I did a local test, and the packages installed and ran a hello world talker/listener with no issue (including some basic command line tools, like ros2 node, ros2 param).

  1. Open up a PR based on https://github.com/ros2/ci/tree/asorbini/rmw_connextdds . We'll need to review and merge that.

I opened a PR on ros2/ci.

  1. Merge ros2/rmw_implementation#182 .

  2. Merge ros2/ros2#1099 .

  3. Wait one overnight to make sure CI is happy.

  4. Assuming CI is happy, then we can start looking at removing the old RMW from ros2.repos and elsewhere.

We're getting close here!

Definitely starting to see "the light at the end of the ~tunnel~ merge" 🎉

One final note on the CI tests: I re-ran the plans (with my CI branch), and it seems like the failure in test_tutorial_parameter_events__rmw_connextdds is consistent (see my previous comment in this thread).

Here are the results from my latest runs:

ivanpauno commented 3 years ago

test_tutorial_parameter_events__rmw_connextdds

That one is new and started happening also with rmw_connext_cpp, I have opened a PR to fix it: https://github.com/ros2/demos/pull/491.

clalancette commented 3 years ago

All right, I've merged and deployed the changes to CI. Here's a job with no current changes, just to make sure things are working as I expect:

Here's a set of jobs with https://github.com/ros2/rmw_implementation/pull/182 and https://github.com/ros2/ros2/pull/1099 in place:

clalancette commented 3 years ago

OK, we have a lot of this in now. Here's what I think still needs to be done:

Before freeze (April 5):

Ideally before freeze, but can be done after:

clalancette commented 3 years ago

Here's a CI run with all of the open PRs to see where we are:

ivanpauno commented 3 years ago

My 2 cents about merge ordering:

clalancette commented 3 years ago

All of the failures in uncrustify were fixed by my latest commits in rclcpp, so that should go away. The only other failure was on Windows, but I think @asorbini knows about that one and is looking into it.

I'm going to go back through the open PRs and respond to comments now.

asorbini commented 3 years ago

The failure is slightly different from what I've seen before, but it still seems related to "clock jitter" on Windows (so to speak). I'll investigate the specific test case further to confirm it, but I would assess the failure as "minor" for now.
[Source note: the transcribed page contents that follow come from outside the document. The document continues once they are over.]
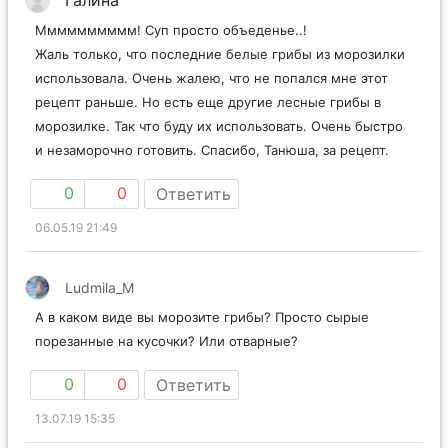
Галина
Мммммммммм! Суп просто объеденье..!
Жаль только, что последние белые грибы из морозилки
использовала. Очень жалею, что не попался мне этот
рецепт раньше. Но есть еще другие лесные грибы в
морозилке. Так что буду их использовать. Очень быстро
и незаморочно готовить. Спасибо, Танюша, за рецепт.
0
0
Ответить
06.05.19 21:49
Ludmila_M
А в каком виде вы морозите грибы? Просто сырые
порезанные на кусочки? Или отварные?
0
0
Ответить
13.07.19 15:35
asorbini commented 3 years ago

@clalancette thank you for transferring the repository to the ros2 org 🎉

Here's some "follow up" items:

Q: should I run bloom again to generate a new release? (0.3.1-3, I still have a few things to verify before going to 0.4.0)

clalancette commented 3 years ago

One more CI with all of the things that have been merged, plus the changes in https://github.com/ros2/rcl/pull/903, https://github.com/ros2/rclpy/pull/698, and https://github.com/ros2/rclcpp/pull/1595:

clalancette commented 3 years ago

Q: should I run bloom again to generate a new release? (0.3.1-3, I still have a few things to verify before going to 0.4.0)

No, it shouldn't be necessary. It will all just be in place for when the next release gets done.

clalancette commented 3 years ago

All right, all things on the various lists here have been completed. In my opinion, this issue can be closed. @asorbini I'll let you do the honors.